Exercises:
**A)** In the article on Markle v. U.S. Fish and Wildlife Service, why does the dissent say the land at issue is not presently essential to the dusky gopher frog's conservation?
**B)** What are all the distinct words or phrases that the article on Markle v. U.S. Fish and Wildlife Service places in quotation marks?
**C)** Carry the article on Markle v. U.S. Fish and Wildlife Service forward from its final sentence.

Text provided:
=====

The U.S. Circuit Courts of Appeals provide an extraordinary procedure to address panel decisions that are so patently wrong or so tremendously important that all or most of the judges in the circuit need to review the decision. This procedure is called en banc review. We have invoked en banc review in Markle v. U.S. Fish and Wildlife Service.
In Markle, PLF represents the landowners in challenging the designation of 1544 acres of private timber land in Louisiana as “critical habitat” for the dusky gopher frog. Although the land is unsuitable for use by the gopher frog, because it does not contain the physical and biological characteristics the Service says the frog needs to survive, and designation of the land will cost the landowners up to $33.9 million in lost profits, the Service claims it can regulate the land forever until it becomes accessible and usable for species conservation.
Amazingly, two judges, on a three-judge panel of the Fifth Circuit Court of Appeals, issued an opinion agreeing with the Service. This defies common sense. How can land that is wholly unsuitable as habitat be deemed “critical habitat” essential to the conservation of the species? At the very least, “critical habitat” must be habitat. Or reasonably susceptible of becoming such. But that’s not the case here. According to the dissent:
There is a gap in the reasoning of the majority opinion that cannot be
bridged. The area at issue is not presently “essential for the conservation of
the [endangered] species” because it plays no part in the conservation of that species. Its biological and physical characteristics will not support a dusky gopher frog population. There is no evidence of a reasonable probability (or any probability for that matter) that it will become “essential” to the conservation of the species because there is no evidence that the substantial alterations and maintenance necessary to transform the area into habitat suitable for the endangered species will, or are likely to, occur. Land that is not “essential” for conservation does not meet the statutory criteria for “critical habitat.”
No wonder the dissent called the decision “unprecedented and sweeping.”

=====

Supplied records:
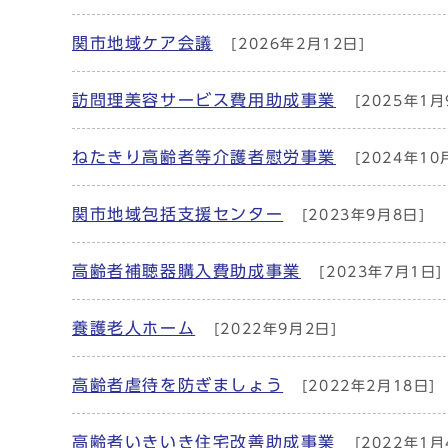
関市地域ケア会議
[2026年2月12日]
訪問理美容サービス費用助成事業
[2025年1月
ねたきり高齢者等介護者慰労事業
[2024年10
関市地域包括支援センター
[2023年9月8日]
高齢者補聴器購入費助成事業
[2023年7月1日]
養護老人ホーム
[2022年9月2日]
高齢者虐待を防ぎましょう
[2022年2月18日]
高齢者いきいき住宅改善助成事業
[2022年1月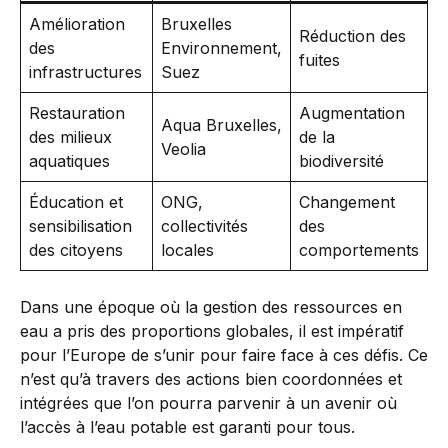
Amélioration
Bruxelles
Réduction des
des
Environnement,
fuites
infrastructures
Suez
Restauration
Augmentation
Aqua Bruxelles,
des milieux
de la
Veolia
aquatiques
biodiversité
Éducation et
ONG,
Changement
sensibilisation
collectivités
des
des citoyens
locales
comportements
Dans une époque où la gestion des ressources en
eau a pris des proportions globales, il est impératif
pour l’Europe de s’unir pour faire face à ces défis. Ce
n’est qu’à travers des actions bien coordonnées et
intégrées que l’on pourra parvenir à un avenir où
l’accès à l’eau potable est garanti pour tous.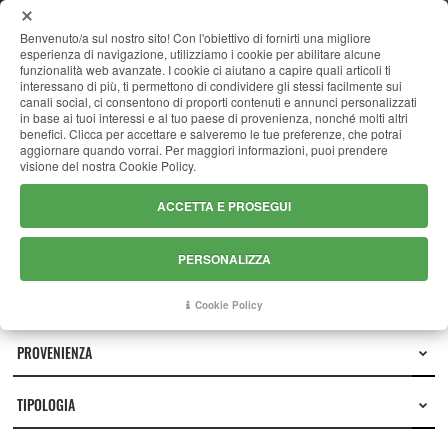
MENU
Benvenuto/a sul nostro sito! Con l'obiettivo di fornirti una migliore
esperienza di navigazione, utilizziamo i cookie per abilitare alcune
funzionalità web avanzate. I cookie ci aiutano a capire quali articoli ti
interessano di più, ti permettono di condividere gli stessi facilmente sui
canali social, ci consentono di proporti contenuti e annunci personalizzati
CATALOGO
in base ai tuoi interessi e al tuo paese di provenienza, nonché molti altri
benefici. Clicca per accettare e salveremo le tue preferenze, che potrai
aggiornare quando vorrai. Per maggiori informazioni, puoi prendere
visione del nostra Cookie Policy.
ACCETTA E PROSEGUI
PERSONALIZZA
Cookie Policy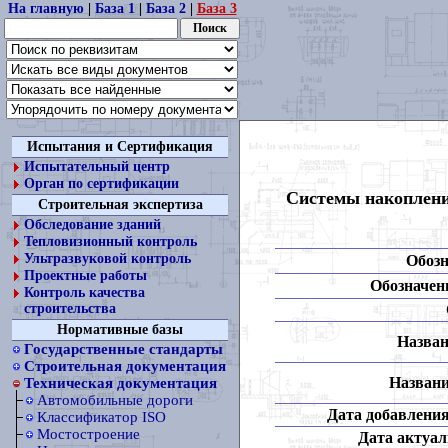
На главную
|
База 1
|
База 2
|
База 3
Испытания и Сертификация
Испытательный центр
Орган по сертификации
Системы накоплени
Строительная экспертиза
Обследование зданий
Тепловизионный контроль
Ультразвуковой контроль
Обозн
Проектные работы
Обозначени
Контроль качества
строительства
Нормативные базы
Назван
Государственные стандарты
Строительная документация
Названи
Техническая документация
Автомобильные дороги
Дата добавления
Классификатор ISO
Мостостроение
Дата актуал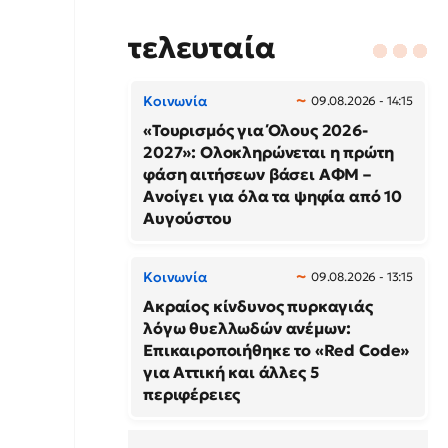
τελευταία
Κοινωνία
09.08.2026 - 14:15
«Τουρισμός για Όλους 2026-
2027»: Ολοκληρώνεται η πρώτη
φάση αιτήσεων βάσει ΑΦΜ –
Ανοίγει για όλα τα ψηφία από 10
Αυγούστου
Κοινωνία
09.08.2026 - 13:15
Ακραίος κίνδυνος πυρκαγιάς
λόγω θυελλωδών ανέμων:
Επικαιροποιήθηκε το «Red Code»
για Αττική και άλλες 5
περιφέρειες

=====

Results for the exercise:
**A)** The dissent says the area plays no part in the species' conservation, because its biological and physical characteristics will not support a dusky gopher frog population.

**B)**
- “critical habitat”
- “essential for the conservation of the [endangered] species”
- “essential”
- “unprecedented and sweeping”

**C)**
The panel decision sets a dangerous precedent that would allow overzealous federal bureaucrats to set aside private property anywhere in the country in the hope that it may someday be used by a protected species. As the dissent observed:
The majority opinion interprets the Endangered Species Act to allow
the Government to impose restrictions on private land use even though the
land: is not occupied by the endangered species and has not been for more than fifty years; is not near areas inhabited by the species; cannot sustain the
species without substantial alterations and future annual maintenance,
neither of which the Government has the authority to effectuate, as it concedes; and does not play any supporting role in the existence of current habitat for the species. If the Endangered Species Act permitted the actions taken by the Government in this case, then vast portions of the United States could be designated as “critical habitat” because it is theoretically possible, even if not probable, that land could be modified to sustain the introduction or
reintroduction of an endangered species.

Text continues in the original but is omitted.